Let's go to yet another part of the story: to when the iron pollution is initially formed by pyrite weathering.  When pyrite initially reacts with oxygen and water, one product is ferrous iron. (Equation 1 below)  For ferrous to become ferric, more oxygen is needed.  (Equation 2 below) However, underground the amount of oxygen can be very limited, and that conversion may not happen to any significant extent in the oxygen limited environment.  [Sometimes certain bacteria can accelerate the ferrous to ferric reaction, however.]  Often when mine pollution breaks out at the surface, very little of the iron is in the ferric form because of a lack of oxygen underground.  This, however, can change quickly once the mine water is exposed to the atmosphere where plenty of oxygen is available.  One treatment strategy for mine water having high acidity and virtually all the iron in the ferrous state is to keep oxygen from getting to it while it is passed through a channel of limestone rock.  An anoxic limestone drain protects the water from oxygen while alkalinity is being added.  If, on the other hand, significant amounts of iron are in the ferric state or adequate oxygen is present, a different strategy can be employed: removing the oxygen before adding limestone alkalinity.  This is the case with a SAPS (Successive Alkalinity Producing System).

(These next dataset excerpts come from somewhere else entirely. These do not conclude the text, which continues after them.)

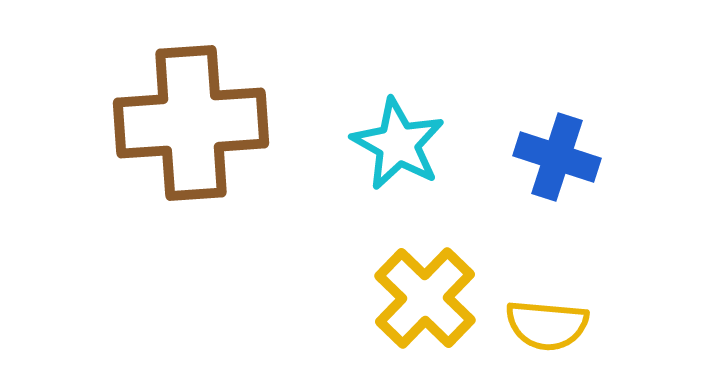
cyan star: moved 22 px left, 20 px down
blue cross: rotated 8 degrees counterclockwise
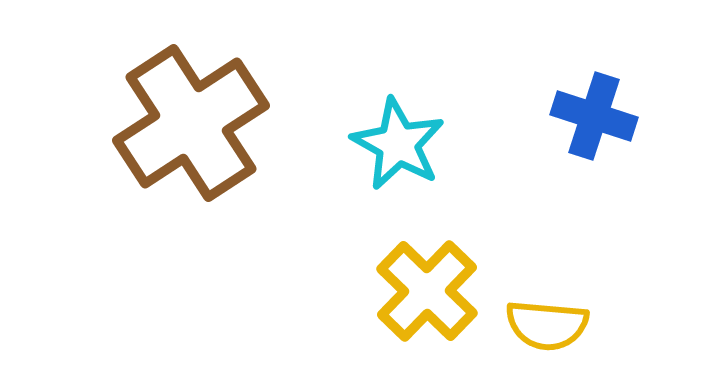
brown cross: rotated 29 degrees counterclockwise
blue cross: moved 37 px right, 41 px up
yellow cross: moved 2 px right, 7 px up
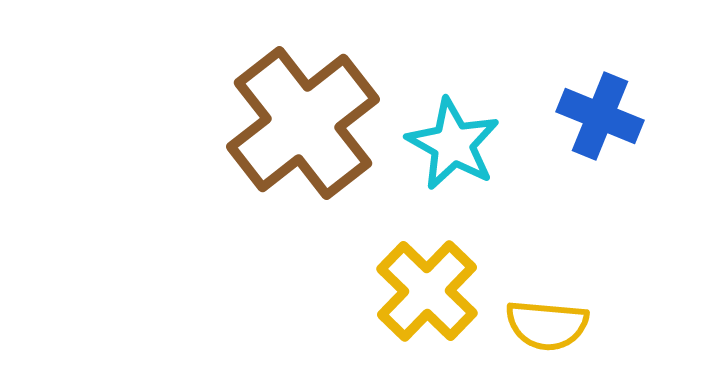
blue cross: moved 6 px right; rotated 4 degrees clockwise
brown cross: moved 112 px right; rotated 5 degrees counterclockwise
cyan star: moved 55 px right
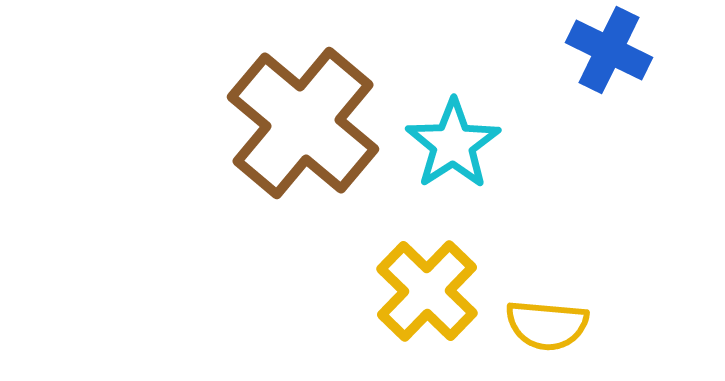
blue cross: moved 9 px right, 66 px up; rotated 4 degrees clockwise
brown cross: rotated 12 degrees counterclockwise
cyan star: rotated 10 degrees clockwise
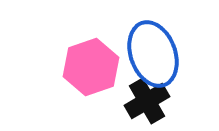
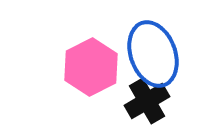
pink hexagon: rotated 8 degrees counterclockwise
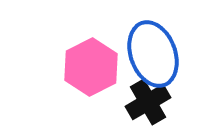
black cross: moved 1 px right, 1 px down
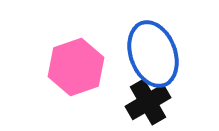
pink hexagon: moved 15 px left; rotated 8 degrees clockwise
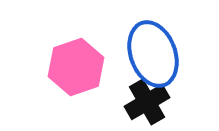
black cross: moved 1 px left
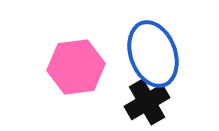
pink hexagon: rotated 12 degrees clockwise
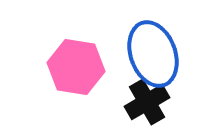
pink hexagon: rotated 16 degrees clockwise
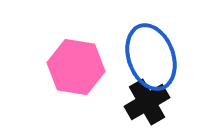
blue ellipse: moved 2 px left, 3 px down
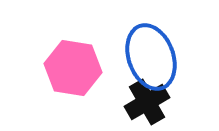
pink hexagon: moved 3 px left, 1 px down
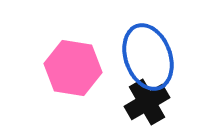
blue ellipse: moved 3 px left
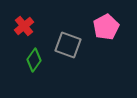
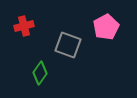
red cross: rotated 24 degrees clockwise
green diamond: moved 6 px right, 13 px down
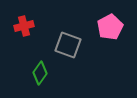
pink pentagon: moved 4 px right
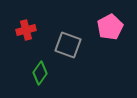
red cross: moved 2 px right, 4 px down
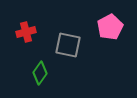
red cross: moved 2 px down
gray square: rotated 8 degrees counterclockwise
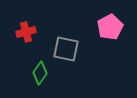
gray square: moved 2 px left, 4 px down
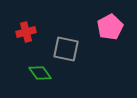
green diamond: rotated 70 degrees counterclockwise
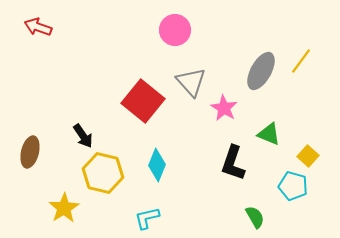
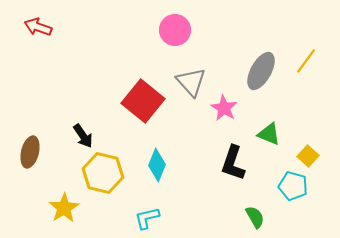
yellow line: moved 5 px right
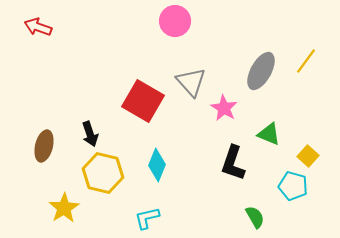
pink circle: moved 9 px up
red square: rotated 9 degrees counterclockwise
black arrow: moved 7 px right, 2 px up; rotated 15 degrees clockwise
brown ellipse: moved 14 px right, 6 px up
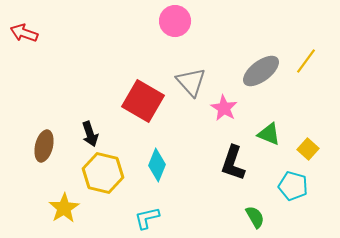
red arrow: moved 14 px left, 6 px down
gray ellipse: rotated 24 degrees clockwise
yellow square: moved 7 px up
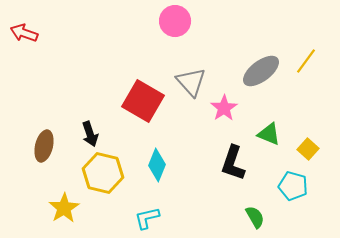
pink star: rotated 8 degrees clockwise
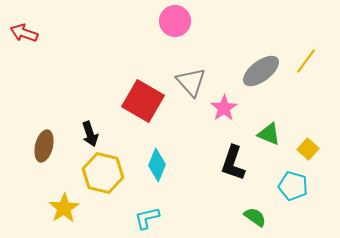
green semicircle: rotated 25 degrees counterclockwise
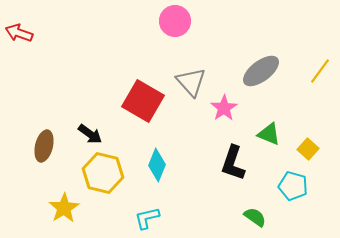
red arrow: moved 5 px left
yellow line: moved 14 px right, 10 px down
black arrow: rotated 35 degrees counterclockwise
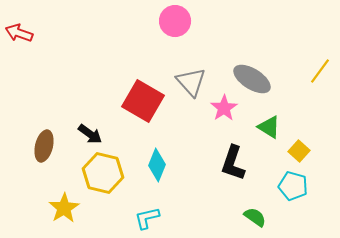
gray ellipse: moved 9 px left, 8 px down; rotated 69 degrees clockwise
green triangle: moved 7 px up; rotated 10 degrees clockwise
yellow square: moved 9 px left, 2 px down
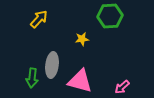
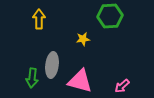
yellow arrow: rotated 42 degrees counterclockwise
yellow star: moved 1 px right
pink arrow: moved 1 px up
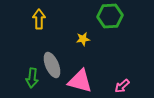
gray ellipse: rotated 30 degrees counterclockwise
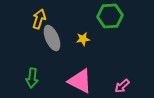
yellow arrow: rotated 18 degrees clockwise
gray ellipse: moved 27 px up
pink triangle: rotated 12 degrees clockwise
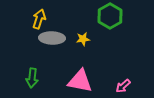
green hexagon: rotated 25 degrees counterclockwise
gray ellipse: rotated 65 degrees counterclockwise
pink triangle: rotated 16 degrees counterclockwise
pink arrow: moved 1 px right
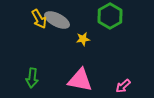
yellow arrow: rotated 132 degrees clockwise
gray ellipse: moved 5 px right, 18 px up; rotated 25 degrees clockwise
pink triangle: moved 1 px up
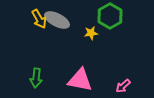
yellow star: moved 8 px right, 6 px up
green arrow: moved 4 px right
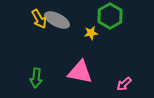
pink triangle: moved 8 px up
pink arrow: moved 1 px right, 2 px up
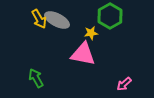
pink triangle: moved 3 px right, 18 px up
green arrow: rotated 144 degrees clockwise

The three chemical reactions salient to this discussion are

4FeS2(s) + 14O2(g) + 4H2O(l)  --->  4Fe2+(aq) + 8SO42-(aq) + 8H+(aq)     (1)

4Fe2+(aq) + O2(g) + 4H+(aq)  --->   4Fe3+(aq) + 2H2O(l)    (2)

4Fe3+(aq) + 12 H2O(l)   --->    4Fe(OH)3(s) + 12H+(aq)    (3)

Equation 1 describes the initial reaction of pyrite with water and oxygen to form ferrous ions.   Equation 2 describes the reaction in which ferrous iron is converted to ferric iron.  Equation 3 describes the actual hydrolysis and precipitation of ferric hydroxide (yellowboy).

When and where these reactions happen often drive the design of many passive treatment systems.